🤖 AI Summary
Existing diffusion-based policies often generate actions misaligned with high-level task intentions. To address this, this work proposes Skill-conditioned Diffusion Policy (SDP), which decomposes complex manipulation tasks into reusable, fine-grained primitive skills—such as “move up” or “open gripper”—and leverages a vision-language model to extract discrete representations of both environmental states and language instructions. A lightweight routing network dynamically selects the most relevant skill at each step, guiding a single-skill diffusion policy to produce aligned actions. This approach establishes a novel, skill-consistent action generation paradigm by integrating interpretable primitives with diffusion models for the first time, significantly enhancing cross-task generalization.
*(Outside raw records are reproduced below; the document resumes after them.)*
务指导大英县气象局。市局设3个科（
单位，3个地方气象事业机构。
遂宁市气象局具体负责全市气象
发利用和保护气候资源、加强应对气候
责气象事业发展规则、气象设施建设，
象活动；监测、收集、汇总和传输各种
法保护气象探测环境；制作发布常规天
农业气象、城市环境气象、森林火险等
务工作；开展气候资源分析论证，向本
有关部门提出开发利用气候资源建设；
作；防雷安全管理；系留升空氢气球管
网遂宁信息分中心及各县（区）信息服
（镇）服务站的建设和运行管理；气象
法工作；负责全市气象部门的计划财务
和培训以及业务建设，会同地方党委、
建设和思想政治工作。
Experiments demonstrate that SDP outperforms state-of-the-art methods across two simulation benchmarks and real-world robotic platforms, confirming its effectiveness and robustness.
📝 Abstract
Diffusion policies (DP) have recently shown great promise for generating actions in robotic manipulation. However, existing approaches often rely on global instructions to produce short-term control signals, which can result in misalignment in action generation. We conjecture that the primitive skills, referred to as fine-grained, short-horizon manipulations, such as ``move up''and ``open the gripper'', provide a more intuitive and effective interface for robot learning. To bridge this gap, we propose SDP, a skill-conditioned DP that integrates interpretable skill learning with conditional action planning. SDP abstracts eight reusable primitive skills across tasks and employs a vision-language model to extract discrete representations from visual observations and language instructions. Based on them, a lightweight router network is designed to assign a desired primitive skill for each state, which helps construct a single-skill policy to generate skill-aligned actions. By decomposing complex tasks into a sequence of primitive skills and selecting a single-skill policy, SDP ensures skill-consistent behavior across diverse tasks. Extensive experiments on two challenging simulation benchmarks and real-world robot deployments demonstrate that SDP consistently outperforms SOTA methods, providing a new paradigm for skill-based robot learning with diffusion policies.